Alright, more tips for DMs when making a campaign: Villain Edition
When creating a BBEG, stop taking ideas from popular mainstream dnd campaigns, or classic villain ideas. You can still do this if you want, but I’m suggesting a better idea.
Aspire to create Davy Jones. Why? Because he’s the perfect villain. Think of the Pirates of the Caribbean movies as a dnd campaign, with everyone choosing Swashbuckler Rogue. You got the three main players, Jack, Will, and Elizabeth. Barb pass is a player too, but they joined late in the campaign and were given a premade character based on a previous villain for time reasons.
They all get caught up in stupid shenanigans. The whole first part of Dead Man’s Chest is world building. The DM shows off the kraken, and shows off what kind of man Davy Jones is. The second half is pretty much all combat. The DM sends in the kraken cause the party is running away from a planned fight, the kraken does a lot more damage than the DM was expecting, and Elizabeth betrays Jack to save the party. The DM did not plan for this.
In At World’s End, the first thing that happens is they have a time skip, and the DM introduces the true villain, the one behind everything. The British. The party goes on a quest to revive Jack, and they succeed! To put people’s minds at ease and really hammer in what a villain the East India Trading Company is, he shows off the corpse of the kraken. Jack is on a quest for immortality now, having seen death for himself. We get to the final part, the showdown. Shit happens and the main combat BBEG is slain, at the cost of a party member.
That is a dnd campaign there.
And why does it work? Because Davy Jones plays off of each character so well. He has a sense of humor, he’s intelligent, but most of all, he’s heartbroken.

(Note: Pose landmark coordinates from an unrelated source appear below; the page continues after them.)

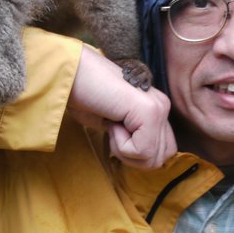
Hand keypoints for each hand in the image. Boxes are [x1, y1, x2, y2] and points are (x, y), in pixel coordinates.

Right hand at [68, 46, 176, 168]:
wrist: (71, 72)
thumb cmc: (84, 95)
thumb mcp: (112, 124)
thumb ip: (132, 138)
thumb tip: (142, 160)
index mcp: (155, 108)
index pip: (162, 152)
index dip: (134, 153)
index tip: (114, 130)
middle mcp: (162, 107)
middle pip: (160, 159)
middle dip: (132, 157)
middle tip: (112, 131)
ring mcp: (158, 108)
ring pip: (152, 159)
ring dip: (125, 150)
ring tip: (112, 125)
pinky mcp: (150, 111)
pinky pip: (142, 151)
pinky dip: (121, 144)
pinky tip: (111, 121)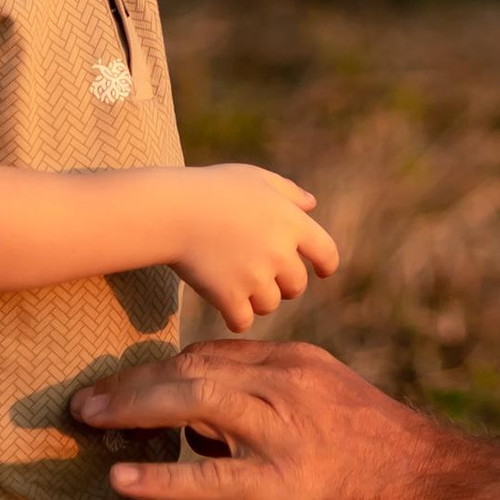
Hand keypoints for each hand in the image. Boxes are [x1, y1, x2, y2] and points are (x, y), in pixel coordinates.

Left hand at [72, 338, 459, 499]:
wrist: (439, 489)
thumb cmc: (387, 459)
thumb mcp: (332, 411)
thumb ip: (271, 413)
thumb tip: (207, 438)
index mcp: (298, 366)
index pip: (213, 352)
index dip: (161, 367)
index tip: (124, 384)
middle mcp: (286, 386)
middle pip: (191, 368)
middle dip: (132, 382)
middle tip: (84, 399)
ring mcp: (284, 432)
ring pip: (192, 404)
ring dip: (133, 410)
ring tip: (89, 421)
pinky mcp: (283, 484)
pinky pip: (210, 478)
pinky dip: (161, 477)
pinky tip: (123, 484)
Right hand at [168, 163, 340, 329]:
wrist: (172, 211)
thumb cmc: (212, 189)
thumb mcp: (255, 178)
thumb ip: (288, 192)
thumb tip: (312, 205)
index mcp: (291, 223)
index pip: (327, 254)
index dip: (325, 265)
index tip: (321, 271)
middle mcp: (280, 253)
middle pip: (296, 286)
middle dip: (282, 283)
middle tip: (260, 274)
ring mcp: (255, 277)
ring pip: (269, 305)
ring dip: (257, 299)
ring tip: (238, 284)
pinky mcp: (229, 297)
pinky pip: (243, 321)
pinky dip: (235, 317)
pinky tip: (227, 307)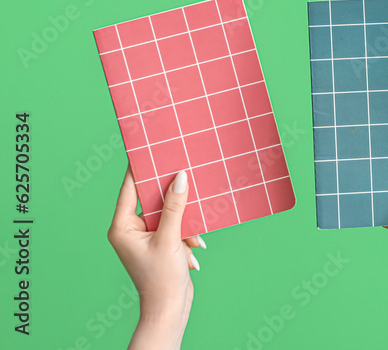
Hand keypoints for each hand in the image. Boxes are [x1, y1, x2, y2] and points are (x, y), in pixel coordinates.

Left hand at [108, 167, 204, 349]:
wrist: (170, 308)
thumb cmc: (162, 278)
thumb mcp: (171, 238)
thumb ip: (175, 206)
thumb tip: (180, 177)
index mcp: (122, 227)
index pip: (130, 189)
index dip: (140, 169)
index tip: (149, 149)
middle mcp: (130, 230)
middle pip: (150, 199)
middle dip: (171, 194)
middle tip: (183, 171)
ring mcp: (145, 237)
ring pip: (167, 212)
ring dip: (184, 220)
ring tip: (192, 233)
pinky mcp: (160, 244)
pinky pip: (175, 226)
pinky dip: (187, 233)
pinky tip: (195, 246)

A perfect example of a tragic villain. He falls in love with a goddess, she gives him a temporary job to ferry the souls of the dead, and on the one day every ten years he can go on land, she doesn’t show up to relieve him of his burden. She abandons him. And in his rage, he betrays her. He sells her out to the Brethren Court, and upon realizing what he did, he falls deeper into despair and cuts out his own heart. He goes on the be a legendary terror amongst the seas, but he never finds peace. He was used as a tool and he dies as a tool for the British.
Then there’s the comedic aspect. He deals with Jack’s antics very well, and at times he makes jokes, albeit dark ones, but still. And in a dnd campaign, you’re gonna have at least one or two Jack Sparrows.
Best part? He’s not even the main villain, nor is he in the wrong when we first meet him. He’s come to collect on the debt Jack owes, which he has every right to do. Jack then steals from him again, and he ends up forced to serve the real villain behind everything. The British. Davy Jones is the villain made to be fought, and the British were used as the overall villain.
Basically, put Davy Jones in your campaigns.